Neel Kashkari is not a Bitcoin fan.
The president of the Federal Reserve Bank of Minneapolis said at an economic summit on Tuesday his stance on digital assets is that the cryptocurrency sector funds illegal activities and is rife with fraud.
Asked to comment on the growing market for digital assets and initiatives such as the creation of Miami’s cryptocurrency, the central banker said, “Five or six years ago, we were much more optimistic about cryptocurrencies and Bitcoin.”
“So far, we’ve worked with …….. 95% of the fraud, hype, noise, and confusion.”
Kashkari, who was attending the Pacific Northwest Regional Economic Summit in Montana, argued that the dollar has remained strong because of restrictions on its creation and use.
The Federal Reserve chairman said, “thousands of such currencies have been created, some of them fraudulent Ponzi schemes”.
The central banker added that it would be hard to find anyone who could articulate how Bitcoin is a better solution to a major problem than existing currencies.
Bitcoin has been on a rollercoaster ride over the past year, with the value of the digital asset rising from less than $12,000 a year ago to a peak of over $63,500 in April.
Since then, the price of bitcoin has fallen more than 3 percent in the past 24 hours to about $45,250 on Wednesday, giving up some of its gains, according to CoinDesk.
The rise in the price of the popular cryptocurrency, and similar coins such as Ether and Dogecoin, has grown along with its popularity among private investors and increasing ownership by companies and institutions.
In addition, Bitcoin is seen as a tool to avoid corporate gatekeeping.
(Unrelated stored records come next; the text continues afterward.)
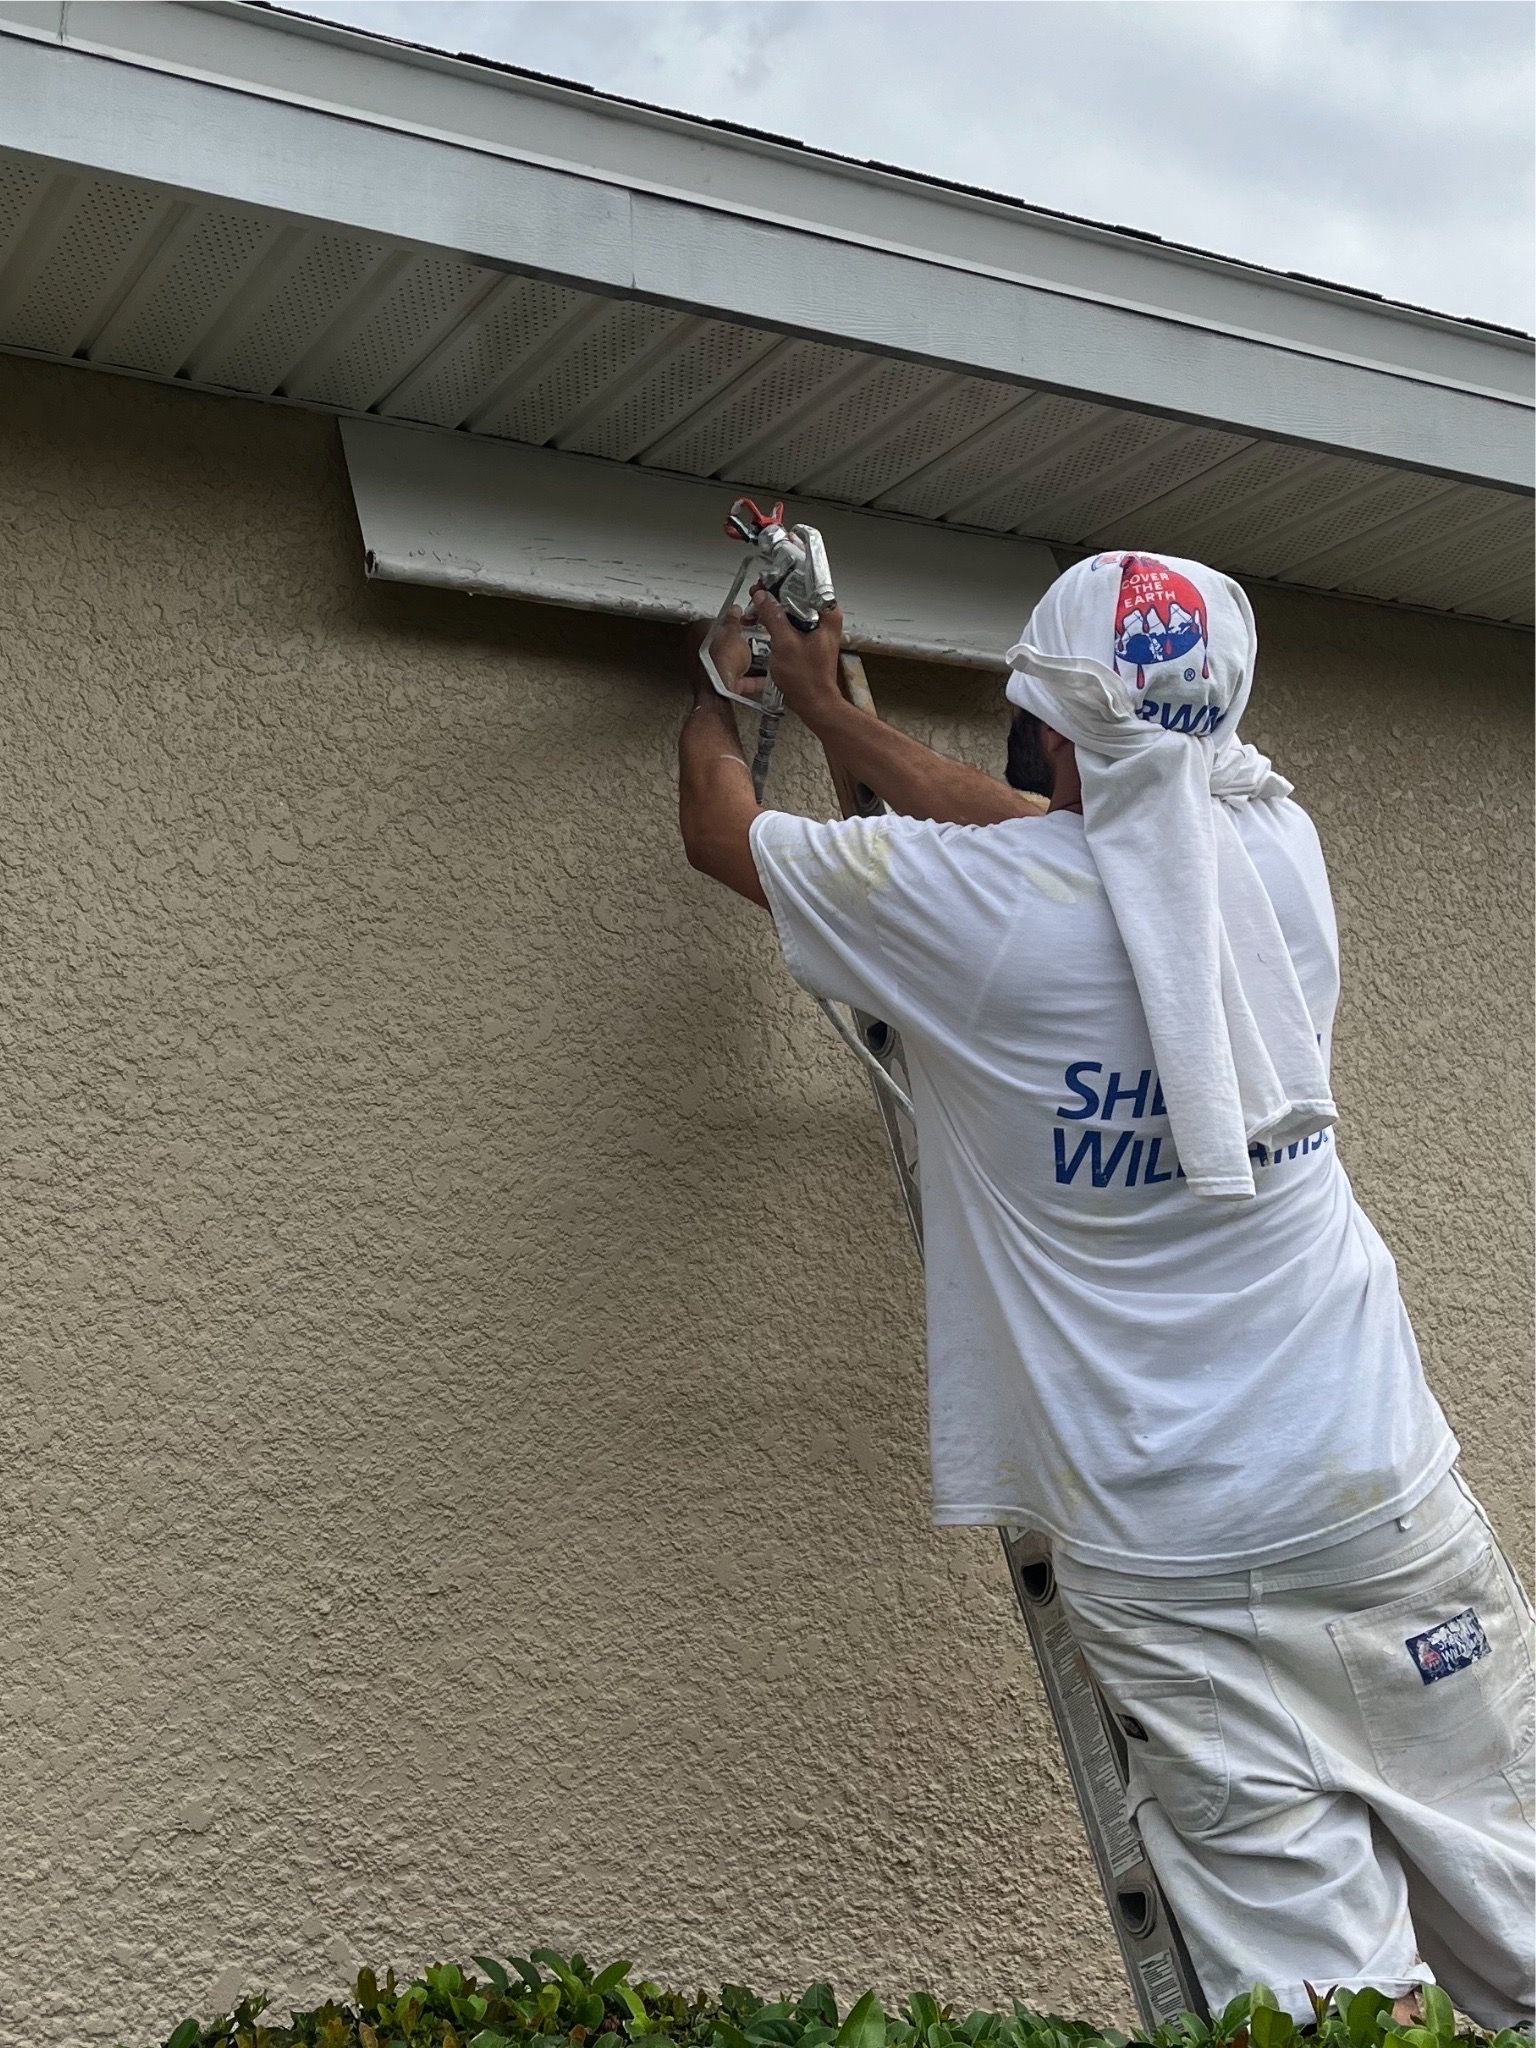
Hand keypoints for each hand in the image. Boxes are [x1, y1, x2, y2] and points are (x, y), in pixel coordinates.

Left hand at [684, 609, 760, 701]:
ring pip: (728, 662)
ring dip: (743, 660)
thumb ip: (733, 621)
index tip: (741, 620)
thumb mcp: (732, 634)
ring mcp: (708, 671)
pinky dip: (749, 679)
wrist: (721, 692)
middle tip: (752, 638)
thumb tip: (734, 611)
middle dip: (738, 642)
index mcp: (697, 635)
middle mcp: (698, 654)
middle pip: (722, 643)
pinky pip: (736, 679)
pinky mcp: (718, 686)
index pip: (713, 623)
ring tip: (759, 657)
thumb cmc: (721, 662)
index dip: (730, 621)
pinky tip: (761, 677)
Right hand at [749, 585, 843, 719]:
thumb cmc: (807, 680)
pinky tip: (763, 620)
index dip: (786, 579)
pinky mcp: (808, 639)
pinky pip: (791, 622)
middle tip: (759, 592)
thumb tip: (763, 597)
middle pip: (799, 594)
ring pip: (793, 608)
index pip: (808, 584)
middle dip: (776, 593)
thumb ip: (772, 617)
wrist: (813, 703)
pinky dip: (777, 620)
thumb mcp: (785, 644)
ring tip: (757, 605)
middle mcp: (825, 620)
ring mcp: (817, 630)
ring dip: (774, 607)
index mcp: (827, 616)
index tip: (770, 578)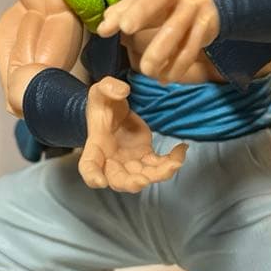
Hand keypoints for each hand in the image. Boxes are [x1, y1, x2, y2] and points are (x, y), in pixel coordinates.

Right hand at [78, 76, 187, 191]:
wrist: (114, 109)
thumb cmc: (103, 104)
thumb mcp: (100, 91)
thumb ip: (108, 88)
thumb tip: (122, 91)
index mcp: (96, 146)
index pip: (89, 164)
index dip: (92, 175)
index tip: (99, 181)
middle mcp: (111, 160)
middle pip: (118, 179)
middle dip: (130, 183)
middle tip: (142, 181)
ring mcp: (130, 162)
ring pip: (143, 176)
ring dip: (159, 175)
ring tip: (174, 164)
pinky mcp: (145, 157)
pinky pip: (160, 165)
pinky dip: (172, 161)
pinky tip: (182, 150)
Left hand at [96, 0, 219, 79]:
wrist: (210, 1)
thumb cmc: (165, 2)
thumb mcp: (145, 1)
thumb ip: (121, 14)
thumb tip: (102, 30)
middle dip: (143, 11)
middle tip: (126, 28)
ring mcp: (193, 8)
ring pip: (176, 29)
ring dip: (161, 50)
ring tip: (146, 70)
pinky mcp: (205, 27)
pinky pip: (191, 48)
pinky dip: (177, 66)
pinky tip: (165, 78)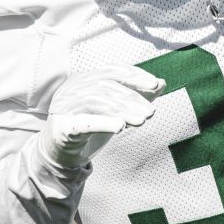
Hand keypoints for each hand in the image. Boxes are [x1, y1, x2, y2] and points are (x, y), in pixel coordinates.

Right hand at [36, 64, 164, 168]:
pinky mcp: (62, 127)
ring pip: (96, 102)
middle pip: (106, 86)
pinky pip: (83, 123)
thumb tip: (162, 83)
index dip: (134, 75)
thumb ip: (136, 95)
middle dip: (132, 98)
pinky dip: (103, 123)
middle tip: (150, 112)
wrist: (61, 153)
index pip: (112, 70)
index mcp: (85, 78)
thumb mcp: (115, 109)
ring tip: (141, 122)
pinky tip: (120, 127)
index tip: (155, 84)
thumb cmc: (89, 126)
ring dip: (122, 111)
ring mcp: (65, 106)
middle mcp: (73, 88)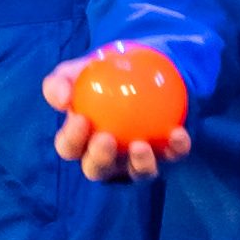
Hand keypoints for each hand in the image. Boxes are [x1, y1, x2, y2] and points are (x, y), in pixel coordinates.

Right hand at [42, 56, 191, 181]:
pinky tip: (177, 134)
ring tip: (140, 146)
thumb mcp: (79, 70)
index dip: (72, 140)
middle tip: (106, 139)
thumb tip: (62, 99)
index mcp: (81, 140)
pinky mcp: (165, 155)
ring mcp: (135, 160)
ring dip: (139, 164)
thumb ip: (61, 81)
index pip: (69, 147)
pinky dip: (175, 149)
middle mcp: (107, 157)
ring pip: (136, 173)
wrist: (141, 66)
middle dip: (99, 159)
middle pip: (97, 169)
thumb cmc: (103, 73)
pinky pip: (171, 156)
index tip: (81, 119)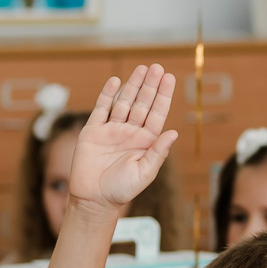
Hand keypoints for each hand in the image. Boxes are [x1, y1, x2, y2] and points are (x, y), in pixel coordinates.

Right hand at [66, 66, 180, 211]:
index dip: (163, 95)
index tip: (169, 78)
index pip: (157, 113)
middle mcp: (130, 132)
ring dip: (132, 85)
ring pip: (124, 102)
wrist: (94, 200)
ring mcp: (111, 130)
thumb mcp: (145, 173)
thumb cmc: (122, 190)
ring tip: (141, 69)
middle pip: (142, 103)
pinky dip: (108, 94)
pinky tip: (116, 81)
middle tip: (157, 67)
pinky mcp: (93, 132)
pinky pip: (101, 109)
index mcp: (145, 141)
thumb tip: (174, 132)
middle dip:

Now, even large corporations are getting in on the action.
The rise of Bitcoin has also attracted interest and criticism from central banks, some of which are trying to create their state-backed digital currencies.
Mr. Kashkari is the latest central bank voice to add to criticism of cryptocurrencies. Christine Lagarde, president of the European Central Bank (ECB), called for global regulation of Bitcoin earlier this year, saying multilateral action was needed to curb “shady business” and money laundering.